§ Record extracts:
* * * * * * * * *
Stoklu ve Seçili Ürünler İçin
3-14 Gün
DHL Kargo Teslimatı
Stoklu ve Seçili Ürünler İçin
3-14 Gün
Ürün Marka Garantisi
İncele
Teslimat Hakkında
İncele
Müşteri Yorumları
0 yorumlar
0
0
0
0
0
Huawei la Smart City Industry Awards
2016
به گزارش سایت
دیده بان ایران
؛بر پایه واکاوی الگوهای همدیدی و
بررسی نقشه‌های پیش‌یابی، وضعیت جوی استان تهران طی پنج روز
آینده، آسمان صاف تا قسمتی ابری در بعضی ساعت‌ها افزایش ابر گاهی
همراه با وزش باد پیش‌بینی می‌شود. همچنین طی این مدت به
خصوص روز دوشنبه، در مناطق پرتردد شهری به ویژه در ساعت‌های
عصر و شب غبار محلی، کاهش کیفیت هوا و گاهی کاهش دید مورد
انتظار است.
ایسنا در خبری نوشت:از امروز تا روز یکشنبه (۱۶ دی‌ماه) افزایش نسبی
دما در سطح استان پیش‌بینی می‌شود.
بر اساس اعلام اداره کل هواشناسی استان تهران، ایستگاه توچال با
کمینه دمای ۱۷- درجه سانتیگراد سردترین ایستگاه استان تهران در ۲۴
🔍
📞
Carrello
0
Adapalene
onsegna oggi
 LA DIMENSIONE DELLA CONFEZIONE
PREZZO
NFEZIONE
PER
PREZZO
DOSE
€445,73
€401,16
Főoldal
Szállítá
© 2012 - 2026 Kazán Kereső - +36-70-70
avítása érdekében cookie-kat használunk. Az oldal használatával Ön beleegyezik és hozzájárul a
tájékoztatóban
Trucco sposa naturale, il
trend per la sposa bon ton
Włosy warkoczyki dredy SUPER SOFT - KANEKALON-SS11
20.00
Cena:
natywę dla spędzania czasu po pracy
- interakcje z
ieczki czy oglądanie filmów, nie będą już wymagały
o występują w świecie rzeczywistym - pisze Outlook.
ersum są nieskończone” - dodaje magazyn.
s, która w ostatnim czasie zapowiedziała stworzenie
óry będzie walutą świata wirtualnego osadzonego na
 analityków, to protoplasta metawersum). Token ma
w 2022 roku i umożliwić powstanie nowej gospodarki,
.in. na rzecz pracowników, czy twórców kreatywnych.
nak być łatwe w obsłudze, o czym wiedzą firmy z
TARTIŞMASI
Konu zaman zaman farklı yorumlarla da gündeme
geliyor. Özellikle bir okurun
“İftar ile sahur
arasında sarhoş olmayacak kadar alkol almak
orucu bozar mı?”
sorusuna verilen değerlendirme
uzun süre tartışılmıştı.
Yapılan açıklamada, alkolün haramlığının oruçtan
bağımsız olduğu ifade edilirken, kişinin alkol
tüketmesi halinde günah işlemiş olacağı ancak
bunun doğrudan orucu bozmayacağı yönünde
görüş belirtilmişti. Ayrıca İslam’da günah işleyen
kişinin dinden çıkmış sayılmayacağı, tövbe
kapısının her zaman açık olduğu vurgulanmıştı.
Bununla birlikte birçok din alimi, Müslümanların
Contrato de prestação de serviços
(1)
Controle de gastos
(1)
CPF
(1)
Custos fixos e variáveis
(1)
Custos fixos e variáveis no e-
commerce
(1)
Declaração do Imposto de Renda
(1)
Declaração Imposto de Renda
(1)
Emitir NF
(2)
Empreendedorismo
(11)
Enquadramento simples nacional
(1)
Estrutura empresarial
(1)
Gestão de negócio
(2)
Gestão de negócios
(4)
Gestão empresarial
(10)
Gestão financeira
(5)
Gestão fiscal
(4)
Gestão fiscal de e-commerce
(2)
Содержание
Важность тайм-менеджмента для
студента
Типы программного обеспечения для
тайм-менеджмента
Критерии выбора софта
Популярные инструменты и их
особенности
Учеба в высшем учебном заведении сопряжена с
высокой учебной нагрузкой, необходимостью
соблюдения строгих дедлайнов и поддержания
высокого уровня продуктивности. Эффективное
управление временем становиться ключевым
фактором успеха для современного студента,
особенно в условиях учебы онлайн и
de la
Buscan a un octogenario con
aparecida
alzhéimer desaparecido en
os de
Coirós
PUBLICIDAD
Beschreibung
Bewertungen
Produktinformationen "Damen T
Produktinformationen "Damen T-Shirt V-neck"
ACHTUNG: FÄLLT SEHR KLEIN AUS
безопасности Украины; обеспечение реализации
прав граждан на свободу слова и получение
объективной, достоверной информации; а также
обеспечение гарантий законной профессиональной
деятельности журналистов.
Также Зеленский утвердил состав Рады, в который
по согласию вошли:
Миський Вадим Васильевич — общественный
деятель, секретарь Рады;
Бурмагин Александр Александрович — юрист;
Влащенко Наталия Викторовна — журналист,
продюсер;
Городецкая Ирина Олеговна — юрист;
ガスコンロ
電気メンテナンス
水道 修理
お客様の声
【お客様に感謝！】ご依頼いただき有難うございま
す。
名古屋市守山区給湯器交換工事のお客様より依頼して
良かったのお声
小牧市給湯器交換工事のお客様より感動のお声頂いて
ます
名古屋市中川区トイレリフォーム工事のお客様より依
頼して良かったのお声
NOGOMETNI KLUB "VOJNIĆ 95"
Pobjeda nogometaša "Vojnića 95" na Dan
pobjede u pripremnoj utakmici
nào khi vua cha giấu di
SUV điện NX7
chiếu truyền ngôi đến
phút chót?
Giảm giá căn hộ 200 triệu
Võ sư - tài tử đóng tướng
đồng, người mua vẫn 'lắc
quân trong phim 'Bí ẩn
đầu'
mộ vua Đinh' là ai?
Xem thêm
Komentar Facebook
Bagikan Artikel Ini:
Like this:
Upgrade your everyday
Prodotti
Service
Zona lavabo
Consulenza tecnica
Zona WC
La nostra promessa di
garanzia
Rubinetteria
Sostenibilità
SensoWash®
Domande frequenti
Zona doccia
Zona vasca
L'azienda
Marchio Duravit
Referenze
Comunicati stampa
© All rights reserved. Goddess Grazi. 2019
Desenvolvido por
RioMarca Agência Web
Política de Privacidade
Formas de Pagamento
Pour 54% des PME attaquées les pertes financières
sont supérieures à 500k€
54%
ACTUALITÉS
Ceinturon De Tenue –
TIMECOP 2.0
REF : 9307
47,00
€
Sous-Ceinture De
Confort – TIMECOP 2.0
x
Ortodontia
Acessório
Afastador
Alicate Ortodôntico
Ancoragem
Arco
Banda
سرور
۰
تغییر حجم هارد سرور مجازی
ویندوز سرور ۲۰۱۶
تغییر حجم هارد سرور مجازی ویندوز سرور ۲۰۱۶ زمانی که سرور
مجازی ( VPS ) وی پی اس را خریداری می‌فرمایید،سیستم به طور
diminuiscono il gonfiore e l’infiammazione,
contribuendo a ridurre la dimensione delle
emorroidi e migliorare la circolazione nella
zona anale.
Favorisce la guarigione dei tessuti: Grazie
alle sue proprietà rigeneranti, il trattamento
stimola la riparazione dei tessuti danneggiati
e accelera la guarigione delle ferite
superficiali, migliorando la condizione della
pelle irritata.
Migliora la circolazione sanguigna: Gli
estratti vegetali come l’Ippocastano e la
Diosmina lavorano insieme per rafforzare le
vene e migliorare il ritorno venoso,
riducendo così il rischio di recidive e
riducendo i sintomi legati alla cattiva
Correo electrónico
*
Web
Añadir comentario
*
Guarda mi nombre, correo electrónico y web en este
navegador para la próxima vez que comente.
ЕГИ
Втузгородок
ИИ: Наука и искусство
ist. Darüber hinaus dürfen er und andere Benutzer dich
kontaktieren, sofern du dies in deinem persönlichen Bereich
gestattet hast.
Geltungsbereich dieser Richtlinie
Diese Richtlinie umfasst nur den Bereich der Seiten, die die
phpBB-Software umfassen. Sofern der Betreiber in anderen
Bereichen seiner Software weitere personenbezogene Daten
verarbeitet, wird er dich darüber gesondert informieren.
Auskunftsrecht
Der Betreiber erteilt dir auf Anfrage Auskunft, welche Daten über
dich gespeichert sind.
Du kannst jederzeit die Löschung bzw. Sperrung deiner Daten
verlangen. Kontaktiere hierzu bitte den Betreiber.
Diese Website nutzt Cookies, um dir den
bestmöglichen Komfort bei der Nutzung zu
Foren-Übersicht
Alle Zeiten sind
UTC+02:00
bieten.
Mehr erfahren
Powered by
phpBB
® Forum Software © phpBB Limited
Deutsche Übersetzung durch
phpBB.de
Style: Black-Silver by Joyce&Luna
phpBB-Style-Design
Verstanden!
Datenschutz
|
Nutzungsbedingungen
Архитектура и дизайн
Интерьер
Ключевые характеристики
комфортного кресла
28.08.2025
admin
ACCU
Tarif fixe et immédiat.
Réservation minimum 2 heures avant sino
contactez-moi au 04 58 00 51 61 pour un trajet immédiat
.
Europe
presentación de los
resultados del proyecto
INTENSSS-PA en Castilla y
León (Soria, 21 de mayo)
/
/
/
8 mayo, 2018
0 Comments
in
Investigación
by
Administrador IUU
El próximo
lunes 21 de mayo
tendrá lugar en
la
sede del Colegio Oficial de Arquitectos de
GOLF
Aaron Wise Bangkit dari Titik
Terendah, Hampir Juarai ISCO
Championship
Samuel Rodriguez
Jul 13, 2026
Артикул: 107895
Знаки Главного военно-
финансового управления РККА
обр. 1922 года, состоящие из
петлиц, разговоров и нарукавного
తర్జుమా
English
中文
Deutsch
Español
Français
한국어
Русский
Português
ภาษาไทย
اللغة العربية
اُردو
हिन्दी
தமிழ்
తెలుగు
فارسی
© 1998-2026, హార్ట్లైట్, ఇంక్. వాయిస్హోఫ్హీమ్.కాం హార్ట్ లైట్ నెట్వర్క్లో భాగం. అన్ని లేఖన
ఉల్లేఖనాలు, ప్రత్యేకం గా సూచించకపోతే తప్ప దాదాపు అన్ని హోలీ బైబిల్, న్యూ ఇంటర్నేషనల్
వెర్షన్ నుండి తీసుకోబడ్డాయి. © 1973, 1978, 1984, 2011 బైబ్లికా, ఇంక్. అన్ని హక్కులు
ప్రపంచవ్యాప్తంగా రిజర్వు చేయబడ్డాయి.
* * * * * * * * *
When you answer, output each line of the data exactly as given, from its first line up to and including the one with "Konu zaman zaman farklı yorumlarla da gündeme".

§ Answer space:
Stoklu ve Seçili Ürünler İçin
3-14 Gün
DHL Kargo Teslimatı
Stoklu ve Seçili Ürünler İçin
3-14 Gün
Ürün Marka Garantisi
İncele
Teslimat Hakkında
İncele
Müşteri Yorumları
0 yorumlar
0
0
0
0
0
Huawei la Smart City Industry Awards
2016
به گزارش سایت
دیده بان ایران
؛بر پایه واکاوی الگوهای همدیدی و
بررسی نقشه‌های پیش‌یابی، وضعیت جوی استان تهران طی پنج روز
آینده، آسمان صاف تا قسمتی ابری در بعضی ساعت‌ها افزایش ابر گاهی
همراه با وزش باد پیش‌بینی می‌شود. همچنین طی این مدت به
خصوص روز دوشنبه، در مناطق پرتردد شهری به ویژه در ساعت‌های
عصر و شب غبار محلی، کاهش کیفیت هوا و گاهی کاهش دید مورد
انتظار است.
ایسنا در خبری نوشت:از امروز تا روز یکشنبه (۱۶ دی‌ماه) افزایش نسبی
دما در سطح استان پیش‌بینی می‌شود.
بر اساس اعلام اداره کل هواشناسی استان تهران، ایستگاه توچال با
کمینه دمای ۱۷- درجه سانتیگراد سردترین ایستگاه استان تهران در ۲۴
🔍
📞
Carrello
0
Adapalene
onsegna oggi
 LA DIMENSIONE DELLA CONFEZIONE
PREZZO
NFEZIONE
PER
PREZZO
DOSE
€445,73
€401,16
Főoldal
Szállítá
© 2012 - 2026 Kazán Kereső - +36-70-70
avítása érdekében cookie-kat használunk. Az oldal használatával Ön beleegyezik és hozzájárul a
tájékoztatóban
Trucco sposa naturale, il
trend per la sposa bon ton
Włosy warkoczyki dredy SUPER SOFT - KANEKALON-SS11
20.00
Cena:
natywę dla spędzania czasu po pracy
- interakcje z
ieczki czy oglądanie filmów, nie będą już wymagały
o występują w świecie rzeczywistym - pisze Outlook.
ersum są nieskończone” - dodaje magazyn.
s, która w ostatnim czasie zapowiedziała stworzenie
óry będzie walutą świata wirtualnego osadzonego na
 analityków, to protoplasta metawersum). Token ma
w 2022 roku i umożliwić powstanie nowej gospodarki,
.in. na rzecz pracowników, czy twórców kreatywnych.
nak być łatwe w obsłudze, o czym wiedzą firmy z
TARTIŞMASI
Konu zaman zaman farklı yorumlarla da gündeme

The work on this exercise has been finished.